What is expected: Retype every line of the data below with no changes.

Saved entries
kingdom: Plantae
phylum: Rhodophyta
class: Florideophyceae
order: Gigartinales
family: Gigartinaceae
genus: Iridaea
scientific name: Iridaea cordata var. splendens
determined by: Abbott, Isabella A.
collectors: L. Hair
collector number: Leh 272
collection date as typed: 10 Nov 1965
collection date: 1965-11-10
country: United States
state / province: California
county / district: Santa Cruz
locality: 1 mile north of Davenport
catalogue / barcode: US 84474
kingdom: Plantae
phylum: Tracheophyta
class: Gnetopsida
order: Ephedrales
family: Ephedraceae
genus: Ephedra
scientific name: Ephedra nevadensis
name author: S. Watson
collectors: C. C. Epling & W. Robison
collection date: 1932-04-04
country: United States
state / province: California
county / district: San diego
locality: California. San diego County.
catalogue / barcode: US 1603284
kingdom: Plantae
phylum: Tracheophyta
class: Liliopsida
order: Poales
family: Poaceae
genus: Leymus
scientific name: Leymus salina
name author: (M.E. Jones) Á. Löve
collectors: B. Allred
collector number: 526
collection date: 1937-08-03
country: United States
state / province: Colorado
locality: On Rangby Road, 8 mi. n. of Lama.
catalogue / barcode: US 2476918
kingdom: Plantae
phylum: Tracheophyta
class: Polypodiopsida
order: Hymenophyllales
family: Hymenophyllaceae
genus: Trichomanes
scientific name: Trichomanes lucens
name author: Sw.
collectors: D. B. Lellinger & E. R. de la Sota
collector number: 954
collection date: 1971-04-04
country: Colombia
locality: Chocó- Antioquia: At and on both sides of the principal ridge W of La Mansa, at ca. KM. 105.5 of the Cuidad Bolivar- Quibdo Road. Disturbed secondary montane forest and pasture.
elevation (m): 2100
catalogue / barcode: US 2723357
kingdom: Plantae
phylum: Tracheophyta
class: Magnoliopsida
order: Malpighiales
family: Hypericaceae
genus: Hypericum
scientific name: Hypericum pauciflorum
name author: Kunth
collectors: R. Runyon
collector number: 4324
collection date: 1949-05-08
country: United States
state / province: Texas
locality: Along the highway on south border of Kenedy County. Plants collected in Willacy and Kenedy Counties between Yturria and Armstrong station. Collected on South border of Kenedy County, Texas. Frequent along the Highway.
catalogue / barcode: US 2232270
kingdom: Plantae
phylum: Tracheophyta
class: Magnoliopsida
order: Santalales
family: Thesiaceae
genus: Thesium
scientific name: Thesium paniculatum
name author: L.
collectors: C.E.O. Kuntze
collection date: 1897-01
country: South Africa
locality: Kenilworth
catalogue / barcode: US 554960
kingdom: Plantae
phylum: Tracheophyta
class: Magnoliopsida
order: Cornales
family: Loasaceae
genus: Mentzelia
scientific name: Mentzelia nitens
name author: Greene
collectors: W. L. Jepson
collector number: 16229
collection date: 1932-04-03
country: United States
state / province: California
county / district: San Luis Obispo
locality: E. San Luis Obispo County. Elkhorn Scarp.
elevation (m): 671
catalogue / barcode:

Task result:
kingdom: Plantae
phylum: Rhodophyta
class: Florideophyceae
order: Gigartinales
family: Gigartinaceae
genus: Iridaea
scientific name: Iridaea cordata var. splendens
determined by: Abbott, Isabella A.
collectors: L. Hair
collector number: Leh 272
collection date as typed: 10 Nov 1965
collection date: 1965-11-10
country: United States
state / province: California
county / district: Santa Cruz
locality: 1 mile north of Davenport
catalogue / barcode: US 84474
kingdom: Plantae
phylum: Tracheophyta
class: Gnetopsida
order: Ephedrales
family: Ephedraceae
genus: Ephedra
scientific name: Ephedra nevadensis
name author: S. Watson
collectors: C. C. Epling & W. Robison
collection date: 1932-04-04
country: United States
state / province: California
county / district: San diego
locality: California. San diego County.
catalogue / barcode: US 1603284
kingdom: Plantae
phylum: Tracheophyta
class: Liliopsida
order: Poales
family: Poaceae
genus: Leymus
scientific name: Leymus salina
name author: (M.E. Jones) Á. Löve
collectors: B. Allred
collector number: 526
collection date: 1937-08-03
country: United States
state / province: Colorado
locality: On Rangby Road, 8 mi. n. of Lama.
catalogue / barcode: US 2476918
kingdom: Plantae
phylum: Tracheophyta
class: Polypodiopsida
order: Hymenophyllales
family: Hymenophyllaceae
genus: Trichomanes
scientific name: Trichomanes lucens
name author: Sw.
collectors: D. B. Lellinger & E. R. de la Sota
collector number: 954
collection date: 1971-04-04
country: Colombia
locality: Chocó- Antioquia: At and on both sides of the principal ridge W of La Mansa, at ca. KM. 105.5 of the Cuidad Bolivar- Quibdo Road. Disturbed secondary montane forest and pasture.
elevation (m): 2100
catalogue / barcode: US 2723357
kingdom: Plantae
phylum: Tracheophyta
class: Magnoliopsida
order: Malpighiales
family: Hypericaceae
genus: Hypericum
scientific name: Hypericum pauciflorum
name author: Kunth
collectors: R. Runyon
collector number: 4324
collection date: 1949-05-08
country: United States
state / province: Texas
locality: Along the highway on south border of Kenedy County. Plants collected in Willacy and Kenedy Counties between Yturria and Armstrong station. Collected on South border of Kenedy County, Texas. Frequent along the Highway.
catalogue / barcode: US 2232270
kingdom: Plantae
phylum: Tracheophyta
class: Magnoliopsida
order: Santalales
family: Thesiaceae
genus: Thesium
scientific name: Thesium paniculatum
name author: L.
collectors: C.E.O. Kuntze
collection date: 1897-01
country: South Africa
locality: Kenilworth
catalogue / barcode: US 554960
kingdom: Plantae
phylum: Tracheophyta
class: Magnoliopsida
order: Cornales
family: Loasaceae
genus: Mentzelia
scientific name: Mentzelia nitens
name author: Greene
collectors: W. L. Jepson
collector number: 16229
collection date: 1932-04-03
country: United States
state / province: California
county / district: San Luis Obispo
locality: E. San Luis Obispo County. Elkhorn Scarp.
elevation (m): 671
catalogue / barcode:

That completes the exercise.